Working as a somewhat effective remedy to combat these difficulty spikes, co-operative play is available across the whole campaign and, as a welcome addition, is fully accessible by adopting support for single Joy-Con controllers. Largely overcoming the imbalances found in solo play (at the ‘Casual’ difficulty, at least), an extra helping hand significantly improves the experience and feels like the most enjoyable way to play, but regardless, the action still feels bland after a while. Though only playable through split-screen, the reduced screen-space does little to impact the on-screen action and feels like an ideal fit for the game. Complementing this multiplayer component is also a competitive mode in which players race to complete a series of combat challenges faster than the opposing side. Facing off against an endless onslaught of enemies across differing levels, individual stages do attempt to throw gameplay-altering rules into the mix, but in a direct comparison to the main experience, there just isn’t enough variety or depth to this offering to see lasting interest.

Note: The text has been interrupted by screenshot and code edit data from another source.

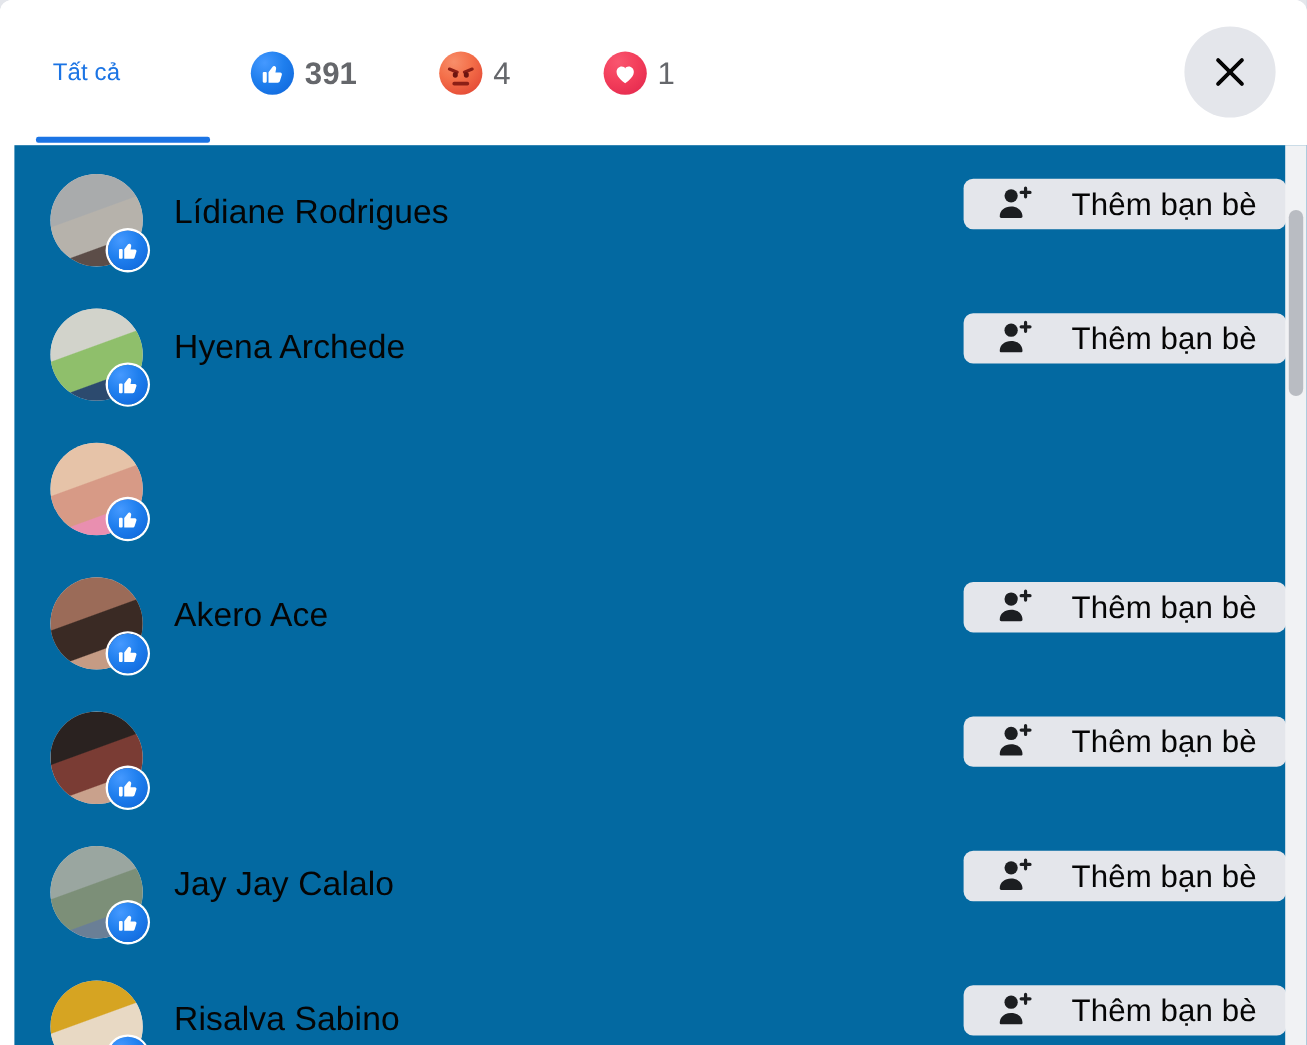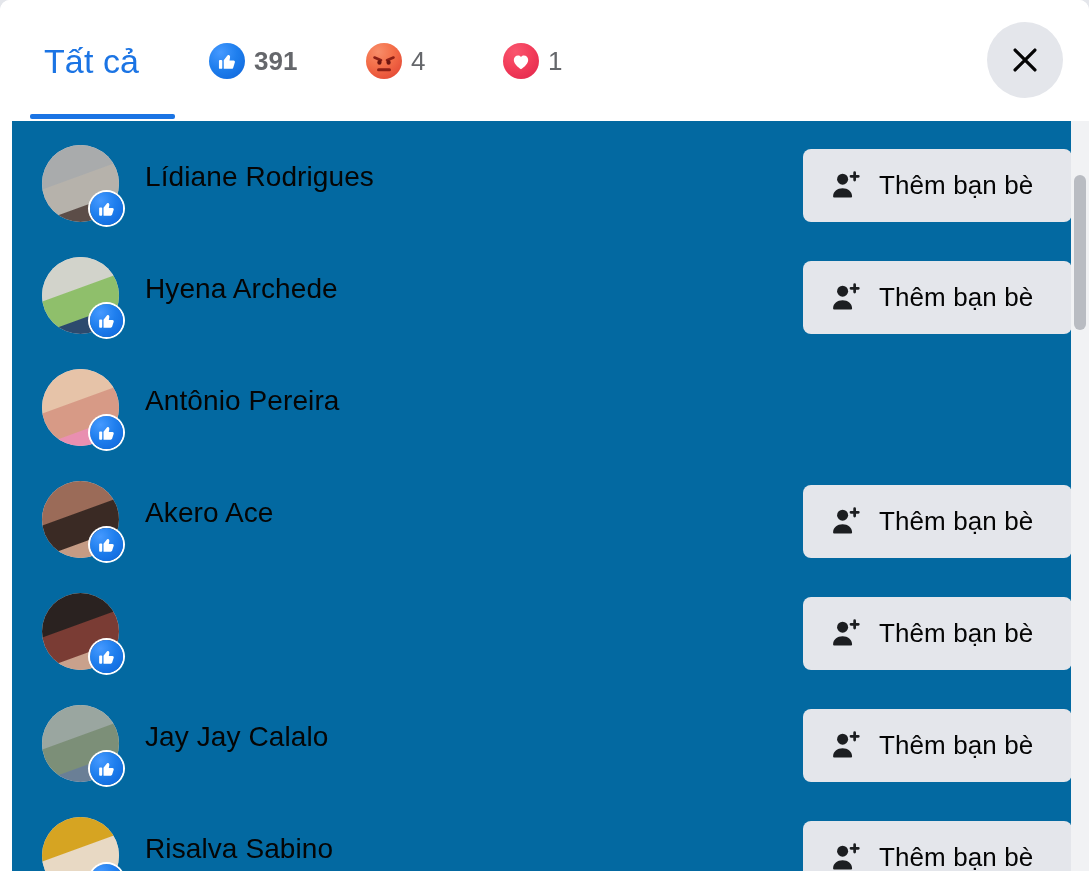--- a/index.html
+++ b/index.html
@@ -46,21 +46,21 @@
     align-items: center;
     justify-content: center;
     background: transparent;
     border: none;
     padding: 0 14px;
     cursor: pointer;
     box-sizing: border-box;
   }
 
   .tab-label {
-    font-size: 34px;
+    font-size: 20px;
     color: #050505;
     letter-spacing: 0.1px;
     white-space: nowrap;
   }
   .tab.active .tab-label {
     color: #1b74e4;
   }
 
   .tab-underline {
     position: absolute;
@@ -189,29 +189,30 @@
     letter-spacing: 0.1px;
     white-space: nowrap;
     cursor: pointer;
   }
 
   .add-friend-btn {
     position: absolute;
     left: 791px;
     top: 28px;
     width: 269px;
-    height: 73px;
+    height: 42px;
     border-radius: 8px;
     background: #e4e6eb;
     border: none;
     display: flex;
     align-items: center;
     cursor: pointer;
     padding: 0 0 0 26px;
     box-sizing: border-box;
+    gap: 14px;
   }
   .add-friend-btn .btn-label {
     font-size: 26px;
     color: #050505;
     margin-left: 16px;
     white-space: nowrap;
     letter-spacing: 0.1px;
   }
 
   
@@ -343,21 +344,20 @@
             <div class="avatar">
               <div class="ph" style="background:linear-gradient(160deg,#e6c3a8 0%,#e6c3a8 42%,#d79a86 43%,#d79a86 72%,#e98fb0 73%,#e98fb0 100%)"></div>
             </div>
             <div class="react-badge">
               <svg width="21" height="21" viewBox="0 0 24 24" class="rx-icon-svg" aria-hidden="true">
                 <path fill="#ffffff" d="M8.6 20.2h8.1c.82 0 1.53-.52 1.77-1.28l1.76-5.6c.3-.96-.41-1.95-1.41-1.95h-4.2l.6-3.2c.19-1.02-.4-2.03-1.38-2.35-.62-.2-1.3.05-1.63.62L8.6 11.1v9.1z"></path>
                 <rect fill="#ffffff" x="3.6" y="10.9" width="3.5" height="9.3" rx="1"></rect>
               </svg>
             </div>
           </div>
-          <div class="row-name">Antônio Pereira</div>
         </div>
         <div class="row">
           <div class="avatar-wrap">
             <div class="avatar">
               <div class="ph" style="background:linear-gradient(160deg,#9b6b58 0%,#9b6b58 42%,#3a2a24 43%,#3a2a24 72%,#c59b84 73%,#c59b84 100%)"></div>
             </div>
             <div class="react-badge">
               <svg width="21" height="21" viewBox="0 0 24 24" class="rx-icon-svg" aria-hidden="true">
                 <path fill="#ffffff" d="M8.6 20.2h8.1c.82 0 1.53-.52 1.77-1.28l1.76-5.6c.3-.96-.41-1.95-1.41-1.95h-4.2l.6-3.2c.19-1.02-.4-2.03-1.38-2.35-.62-.2-1.3.05-1.63.62L8.6 11.1v9.1z"></path>
                 <rect fill="#ffffff" x="3.6" y="10.9" width="3.5" height="9.3" rx="1"></rect>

It’s genuinely disappointing to feel this same lack of enthusiasm across the whole experience because, as previously iterated, deep-down within Robonauts is a solid idea filled with untapped potential. There’s a lot that could be done with the idea, and within minutes of playing it’s easy to appreciate the core concept and the game’s strengths: its vibrant art-style, the thumping electronic soundtrack, it’s co-operative offering, and the base foundation which offers a satisfying (albeit repetitive) run-and-gun experience. After no time at all, however, it’s equally as easy to spot the flaws and shortcomings. While on paper the action sounds intense, inventive, and original, only in fleeting moments are these highs ever actually met in-game. It’s an absolute crying shame, too, because it only makes you wonder what this game might have been.
Could the game’s mechanics have been fleshed out to make better use of the core concept? Should the game have been more ambitious with its level design and mission structure? And, perhaps most importantly, would these improvements have resulted in a far superior game?
The answer to all of these questions: Yes, I believe so.